Figure 2CDC potential and rituximab concentration in serum samples collected from NHL patients. CDC potential was assessed in calcein release assay performed using Raji cells incubated with 10% patient’s serum. Dark bars represent CDC level of patients’ sera non-supplemented with extra rituximab, grey bars represent CDC level when sera were supplemented with 50 µg/ml of rituximab. Dotted line represents rituximab concentration (right Y axis). Each serum was tested in three independent experiments, error bars indicate standard deviation.

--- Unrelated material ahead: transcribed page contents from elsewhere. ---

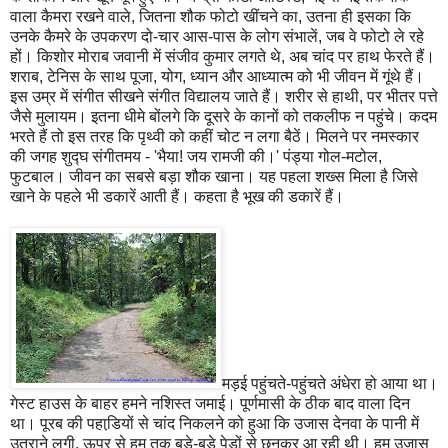
वाला कैमरा रखने वाले, जितना शौक फोटो खींचने का, उतना ही इसका कि
उनके कैमरे के उपकरण दो-चार आस-पास के लोग संभालें, जब वे फोटो ले रहे
हों। किशोर मोराब जवानी में संजीव कुमार लगते थे, अब चांद पर हाथ फेरते हैं।
शराब, टेनिस के साथ पूजा, योग, ध्यान और आध्यात्म को भी जीवन में गूंथे हैं।
इस उम्र में संगीत सीखने संगीत विद्यालय जाते हैं। शरीर से हाथी, पर भीतर पत्ते
जैसे मुलायम। इतना धीमे बोंलगे कि दूसरे के कानों को तकलीफ न पहुंचे। कदम
भरते हैं तो इस तरह कि पृथ्वी को कहीं चोट न लगा बैठें। मिलने पर नमस्कार
की जगह शुद्घ संगीतमय - 'भैया! जय रामजी की।' पंड्या गोल-मटोल,
फुटबाल। जीवन का सबसे बड़ा शौक खाना। यह पहला शख्स मिला है जिसे
खाने के पहले भी डकारें आती हैं। कहता है भूख की डकारें हैं।
मड़ई पहुंचते-पहुंचते अंधेरा हो आया था।
गेस्ट हाउस के बाहर हमने नशिस्त जमाई। पूर्णमासी के ठीक बाद वाला दिन
था। पूरब की पहाडि़यों से चांद निकलने को हुआ कि उजास देनवा के पानी में
उतराने लगी, ऊपर से हम तक बड़े-बड़े पेड़ों से छनकर आ रही थी। हम उजास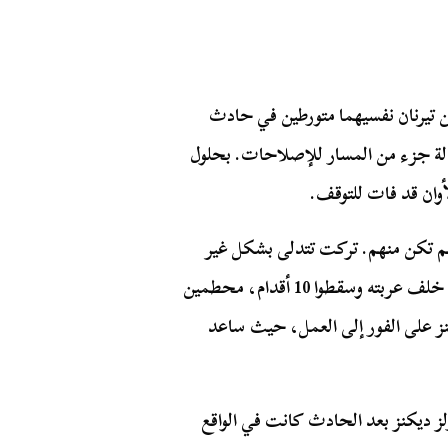
جد تشارلز ديكنز وإلين تيرنان نفسيهما متورطين في حادث
لة جزء من المسار للإصلاحات. بحلول
أوان قد فات للتوقف.
م تكن منهم. تركت تتدلى بشكل غير
مستقر فوق النهر. انفصل العديد من العربات التي كانت خلف عربته وسقطوا 10 أقدام، محطمين
ز على الفور إلى العمل، حيث ساعد
لز ديكنز بعد الحادث كانت في الواقع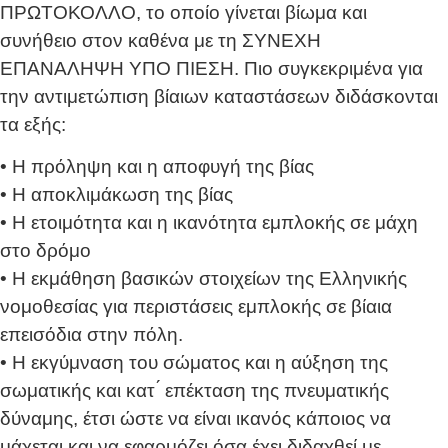
ΠΡΩΤΟΚΟΛΛΟ, το οποίο γίνεται βίωμα και
συνήθειο στον καθένα με τη ΣΥΝΕΧΗ
ΕΠΑΝΑΛΗΨΗ ΥΠΟ ΠΙΕΣΗ. Πιο συγκεκριμένα για
την αντιμετώπιση βίαιων καταστάσεων διδάσκονται
τα εξής:
• Η πρόληψη και η αποφυγή της βίας
• Η αποκλιμάκωση της βίας
• Η ετοιμότητα και η ικανότητα εμπλοκής σε μάχη
στο δρόμο
• Η εκμάθηση βασικών στοιχείων της Ελληνικής
νομοθεσίας για περιστάσεις εμπλοκής σε βίαια
επεισόδια στην πόλη.
• Η εκγύμναση του σώματος και η αύξηση της
σωματικής και κατ ́ επέκταση της πνευματικής
δύναμης, έτσι ώστε να είναι ικανός κάποιος να
μάχεται και να εφαρμόζει όσα έχει διδαχθεί με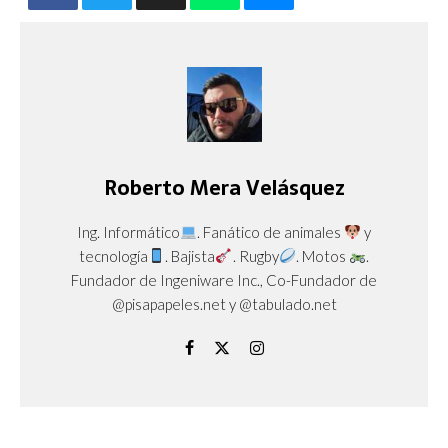
Roberto Mera Velásquez
Ing. Informático
. Fanático de animales
y
tecnología
. Bajista
. Rugby
. Motos
.
Fundador de Ingeniware Inc., Co-Fundador de
@pisapapeles.net y @tabulado.net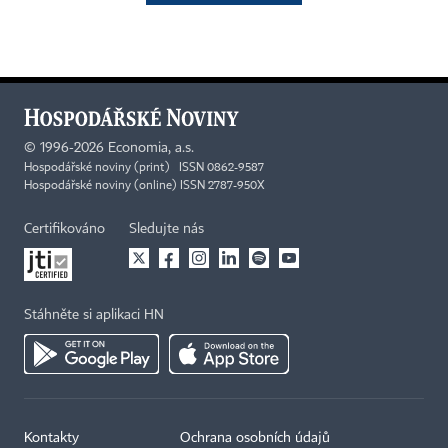
©
1996-2026
Economia, a.s.
Hospodářské noviny (print) ISSN 0862-9587
Hospodářské noviny (online) ISSN 2787-950X
Certifikováno
Sledujte nás
Stáhněte si aplikaci HN
Kontakty
Ochrana osobních údajů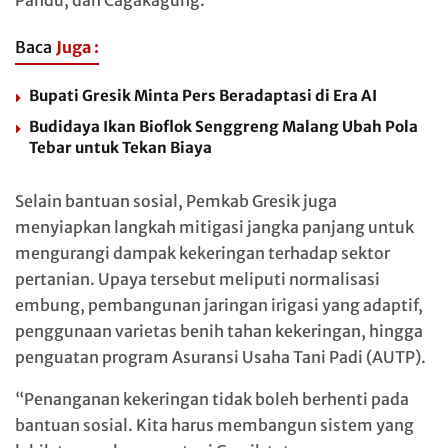
Baca
Juga :
Bupati Gresik Minta Pers Beradaptasi di Era AI
Budidaya Ikan Bioflok Senggreng Malang Ubah Pola
Tebar untuk Tekan Biaya
Selain bantuan sosial, Pemkab Gresik juga
menyiapkan langkah mitigasi jangka panjang untuk
mengurangi dampak kekeringan terhadap sektor
pertanian. Upaya tersebut meliputi normalisasi
embung, pembangunan jaringan irigasi yang adaptif,
penggunaan varietas benih tahan kekeringan, hingga
penguatan program Asuransi Usaha Tani Padi (AUTP).
“Penanganan kekeringan tidak boleh berhenti pada
bantuan sosial. Kita harus membangun sistem yang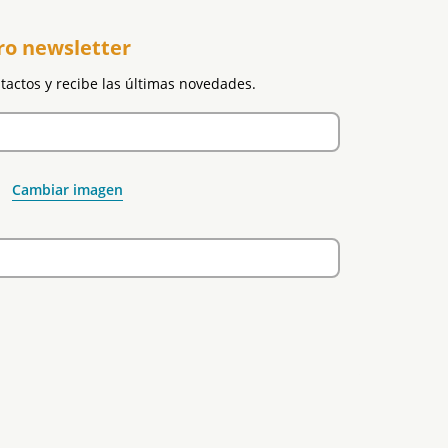
ro newsletter
ntactos y recibe las últimas novedades.
Cambiar imagen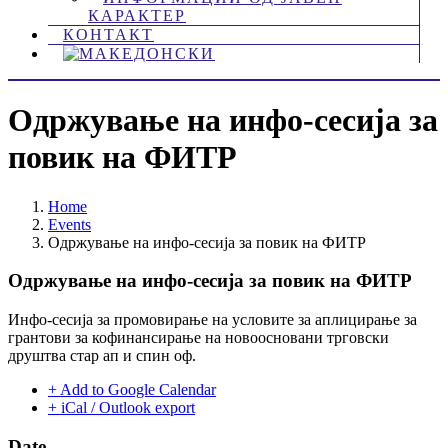
КАРАКТЕР
КОНТАКТ
Одржување на инфо-сесија за
повик на ФИТР
Home
Events
Одржување на инфо-сесија за повик на ФИТР
Одржување на инфо-сесија за повик на ФИТР
Инфо-сесија за промовирање на условите за аплицирање за
грантови за кофинансирање на новоосновани трговски
друштва стар ап и спин оф.
+ Add to Google Calendar
+ iCal / Outlook export
Date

Figure 3CDC exerted in 50% normal human serum by rituximab at concentration range 10-100 µg/ml. CDC was examined on four CD20-positive cell lines: SU-DHL-4 (A), Ramos (B), Namalwa (C), Raji (D) and fresh culture of CLL cells (E). Supernatant collected from calcein-labelled cells lysed with 30% DMSO diluted in PBS served as the indicator of 100% (full) lysis. Readout obtained for heat-inactivated serum (Δ NHS) served as negative control, i.e. background lysis independent on complement activation. Cells were tested at quantities 1, 2, 5, and 10 × 105 cells/50 µl, Δ 100 group represents heat-inactivated normal human serum supplemented with 100 µg/ml of rituximab. Data were collected from three independent experiments, error bars indicate standard deviation.
Figure 4Determination of levels of C4d and TCC, complement activation markers. Graphs show C4d concentration (A) and TCC concentration (B) in sera collected before (black bars) and after (grey bars) consecutive rituximab infusions in CLL patients. Data were collected from three independent measurements, error bars represent standard deviation.